Domenica, 28 aprile 2024 - ore 05.15

Cremona blak bloc noi c’eravamo In scena lo spettacolo di aggressione alla città.

E' stato programmato uno spettacolo in cui tutto era già previsto. In cui noi, manifestanti pacifisti e antifascisti, eravamo il pubblico.

| Scritto da Redazione
Cremona blak bloc noi c’eravamo In scena lo spettacolo di aggressione alla città.

Gentile direttore, c’eravamo, al corteo antifascista del 24 gennaio. C’eravamo, a tenere lo striscione di apertura, in segno di solidarietà e di amicizia con un amico che ancora non conosciamo, ma la cui vicenda ci ha turbato, indignato. Abbiamo scelto di esserci. E abbiamo visto quel che è successo. Il corteo è iniziato con calma. Cremona sembrava una città deserta, spettrale. Solo qualcuno si affacciava ai balconi, alle finestre. Molti fotografavano, filmavano. ‘Perché tutta questa tensione? Sta andando tutto bene’.

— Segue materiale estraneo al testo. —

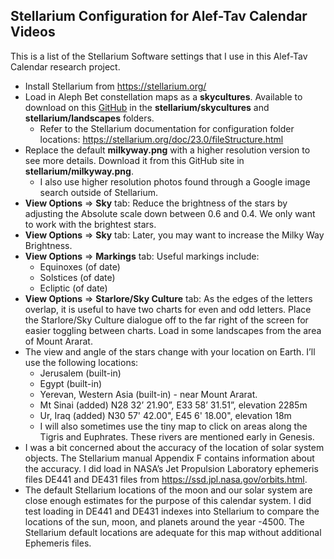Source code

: ## Stellarium Configuration for Alef-Tav Calendar Videos
This is a list of the Stellarium Software settings that I use in this Alef-Tav Calendar research project.

- Install Stellarium from https://stellarium.org/
- Load in Aleph Bet constellation maps as a **skycultures**. Available to download on this [GitHub](https://github.com/alef-tav-calendar/alef-tav-calendar/tree/main) in the **stellarium/skycultures** and **stellarium/landscapes** folders.
    - Refer to the Stellarium documentation for configuration folder locations: https://stellarium.org/doc/23.0/fileStructure.html
- Replace the default **milkyway.png** with a higher resolution version to see more details. Download it from this GitHub site in **stellarium/milkyway.png**.
    - I also use higher resolution photos found through a Google image search outside of Stellarium.
- **View Options** => **Sky** tab: Reduce the brightness of the stars by adjusting the Absolute scale down between 0.6 and 0.4. We only want to work with the brightest stars.
- **View Options** => **Sky** tab: Later, you may want to increase the Milky Way Brightness.
- **View Options** => **Markings** tab: Useful markings include:
    - Equinoxes (of date)
    - Solstices (of date)
    - Ecliptic (of date)
- **View Options** => **Starlore/Sky Culture** tab: As the edges of the letters overlap, it is useful to have two charts for even and odd letters. Place the Starlore/Sky Culture dialogue off to the far right of the screen for easier toggling between charts.
Load in some landscapes from the area of Mount Ararat.
- The view and angle of the stars change with your location on Earth. I’ll use the following locations:
    - Jerusalem (built-in)
    - Egypt (built-in)
    - Yerevan, Western Asia (built-in) - near Mount Ararat.
    - Mt Sinai (added) N28 32’ 21.90”, E33 58’ 31.51”, elevation 2285m
    - Ur, Iraq (added) N30 57' 42.00", E45 6' 18.00", elevation 18m
    - I will also sometimes use the tiny map to click on areas along the Tigris and Euphrates. These rivers are mentioned early in Genesis.
- I was a bit concerned about the accuracy of the location of solar system objects. The Stellarium manual Appendix F contains information about the accuracy. I did load in NASA’s Jet Propulsion Laboratory ephemeris files DE441 and DE431 files from https://ssd.jpl.nasa.gov/orbits.html.
- The default Stellarium locations of the moon and our solar system are close enough estimates for the purpose of this calendar system. I did test loading in DE441 and DE431 indexes into Stellarium to compare the locations of the sun, moon, and planets around the year -4500. The Stellarium default locations are adequate for this map without additional Ephemeris files.
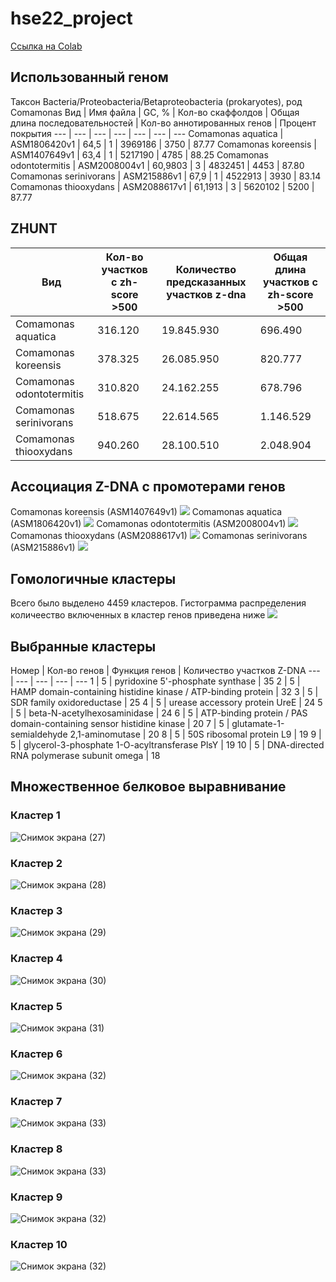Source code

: # hse22_project
[Ссылка на Colab](https://colab.research.google.com/drive/17pkFb7ebID0W6I5vYXJGmlXhYhx9iUfS?usp=sharing)
## Использованный геном
Таксон Bacteria/Proteobacteria/Betaproteobacteria (prokaryotes), род Comamonas
Вид | Имя файла | GC, % | Кол-во скаффолдов | Общая длина последовательностей | Кол-во аннотированных генов | Процент покрытия
--- | --- | --- | --- | --- | --- | ---
Comamonas aquatica | ASM1806420v1 | 64,5 | 1 | 3969186 | 3750 | 87.77
Comamonas koreensis | ASM1407649v1 | 63,4 | 1 | 5217190 | 4785 | 88.25
Comamonas odontotermitis | ASM2008004v1 | 60,9803 | 3 | 4832451 | 4453 | 87.80
Comamonas serinivorans | ASM215886v1 | 67,9 | 1 | 4522913 | 3930 | 83.14
Comamonas thiooxydans | ASM2088617v1 | 61,1913 | 3 | 5620102 | 5200 | 87.77

## ZHUNT
Вид | Кол-во участков с zh-score >500 | Количество предсказанных участков z-dna | Общая длина участков с zh-score >500
--- | --- | --- | ---
Comamonas aquatica | 316.120 | 19.845.930 | 696.490
Comamonas koreensis | 378.325 | 26.085.950 | 820.777
Comamonas odontotermitis | 310.820 | 24.162.255 | 678.796
Comamonas serinivorans | 518.675 | 22.614.565 | 1.146.529
Comamonas thiooxydans | 940.260 | 28.100.510 | 2.048.904

## Ассоциация Z-DNA с промотерами генов
Comamonas koreensis (ASM1407649v1)
![](https://user-images.githubusercontent.com/59825228/173324296-026625ed-deb5-4434-b631-1ce3b0a901e0.png)
Comamonas aquatica (ASM1806420v1)
![](https://user-images.githubusercontent.com/59825228/173324349-3e58ef7f-57ae-4f7d-871d-101ff2b0707f.png)
Comamonas odontotermitis (ASM2008004v1)
![](https://user-images.githubusercontent.com/59825228/173324396-10c8b95f-8128-4450-9591-fb7d1b0d8c72.png)
Comamonas thiooxydans (ASM2088617v1)
![](https://user-images.githubusercontent.com/59825228/173324452-7641b3c6-ae1b-4b29-8cd1-6e0241fba0cb.png)
Comamonas serinivorans (ASM215886v1)
![](https://user-images.githubusercontent.com/59825228/173324503-6ae93220-aa56-4589-9710-60bc387c8f6d.png)

## Гомологичные кластеры
Всего было выделено 4459 кластеров. Гистограмма распределения количеество включенных в кластер генов приведена ниже
![](https://user-images.githubusercontent.com/59825228/173247457-0faeb2ed-99d1-4d99-85dc-25804e67f814.png)

## Выбранные кластеры
Номер | Кол-во генов | Функция генов | Количество участков Z-DNA
--- | --- | --- | --- | ---
1 | 5 | pyridoxine 5'-phosphate synthase | 35
2 | 5 | HAMP domain-containing histidine kinase / ATP-binding protein | 32
3 | 5 | SDR family oxidoreductase | 25
4 | 5 | urease accessory protein UreE | 24
5 | 5 | beta-N-acetylhexosaminidase | 24
6 | 5 | ATP-binding protein / PAS domain-containing sensor histidine kinase | 20
7 | 5 | glutamate-1-semialdehyde 2,1-aminomutase | 20
8 | 5 | 50S ribosomal protein L9 | 19
9 | 5 | glycerol-3-phosphate 1-O-acyltransferase PlsY | 19
10 | 5 | DNA-directed RNA polymerase subunit omega | 18

## Множественное белковое выравнивание
### Кластер 1
![Снимок экрана (27)](https://user-images.githubusercontent.com/59825228/173671568-ef9a1ec9-667f-49f6-9978-0a794918f82c.png)
### Кластер 2
![Снимок экрана (28)](https://user-images.githubusercontent.com/59825228/173671603-0ce57472-11be-4eb1-8812-efff068b6c32.png)
### Кластер 3
![Снимок экрана (29)](https://user-images.githubusercontent.com/59825228/173671637-4995303f-e136-485f-8d56-1112a80022c5.png)
### Кластер 4
![Снимок экрана (30)](https://user-images.githubusercontent.com/59825228/173671654-3d858452-cb86-40e5-acca-ba203875e2e1.png)
### Кластер 5
![Снимок экрана (31)](https://user-images.githubusercontent.com/59825228/173671682-05dd6393-b3b8-4954-af57-15c13d2172f1.png)
### Кластер 6
![Снимок экрана (32)](https://user-images.githubusercontent.com/59825228/173674829-cc2c2424-91c7-48a6-9f5e-2a9f41b381f8.png)
### Кластер 7
![Снимок экрана (33)](https://user-images.githubusercontent.com/59825228/173674954-aa2b8ba8-8eef-4176-98fb-de5bdd362072.png)
### Кластер 8
![Снимок экрана (33)](https://user-images.githubusercontent.com/59825228/173675374-a4274f77-b68b-45d1-aa5f-daeaf6d33775.png)
### Кластер 9
![Снимок экрана (32)](https://user-images.githubusercontent.com/59825228/173675076-3451b20f-b726-413b-b75d-3fc3aa6b8deb.png)
### Кластер 10
![Снимок экрана (32)](https://user-images.githubusercontent.com/59825228/173675187-d7112b6e-b183-4d58-b827-a00f69cdca25.png)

Dietro di noi, facce giovani; più indietro bandiere dell’Anpi, dell’associazionismo, qualche partito. Davanti a noi il furgone mandava musica e slogan. Mentre procedevamo lentamente (via Mantova, piazza Libertà, inizio di viale Trento Trieste), alcuni militanti del centro sociale coordinavano il ritmo del cammino, in modo che lo striscione fosse ben visibile, che i familiari di Emilio avessero lo spazio che meritavano.

Avanti, oltre il corteo,il cordone di polizia; distante. Dietro di noi, invece alcuni spingevano, premevano. E arrivati all’altezza dei giardini del vecchio passeggio, i  militanti del Dordoni ci chiedono di arrotolare lo striscione e di spostarci, e magari di andare alla fine del corteo, «perché potrebbe essere pericoloso». Qui scatta il nostro stupore. Come, pericoloso? Siamo qui per manifestare solidarietà, vicinanza, non per distruggere. Invece è il momento dei fumogeni: come in una rappresentazione teatrale, il fumo al posto delle quinte, un gruppo folto che stava dietro di noi scompare nel fumo per poi riapparire in divisa: caschi integrali, giubbini e pantaloni neri, bastoni bianchi. Era cambiata la scena, erano cambiati i protagonisti.

Uno dalla Val Susa, vedendoci contrariati, scippati, ci spiega che «fanno così per non venire identificati, perché basta una spilla, una scarpa». Sì, ma perché? Noi ci stavamo mettendo la faccia, nella nostra città. Perché? Da la in poi è accaduto quello che sappiamo. Scontri, vetrine e bancomat aggrediti, perfino la polizia locale. Un obiettivo vale l’altro, basta lasciare un segno. Scene d’altri tempi . Quel che stavolta ci ha sconcertato, che ci ha lasciato questa profonda inquietudine, è stata la messa in scena, la  programmazione puntuale di uno spettacolo di aggressione ad una città. Parafrasando Hannah Arendt, la banalità di un caos costruito ad arte, condotto da figure anonime, prive di pensiero, capaci di scempi, forse addirittura guidate a sfogarsi contro obiettivi prevedibili (non per caso le vie perpendicolari al viale Trento Trieste erano libere). Rituali e contro-rituali.  A distruzione programmata, oltre la violenza, oltre la devastazione, rimane questa terribile sensazione: l’aver sottratto uno spazio pubblico ai cittadini, l’aver profanato una manifestazione legittima, una indignazione sovrana. L’aver programmato uno spettacolo in cui tutto era già previsto. In cui noi, manifestanti pacifisti e antifascisti, eravamo il pubblico.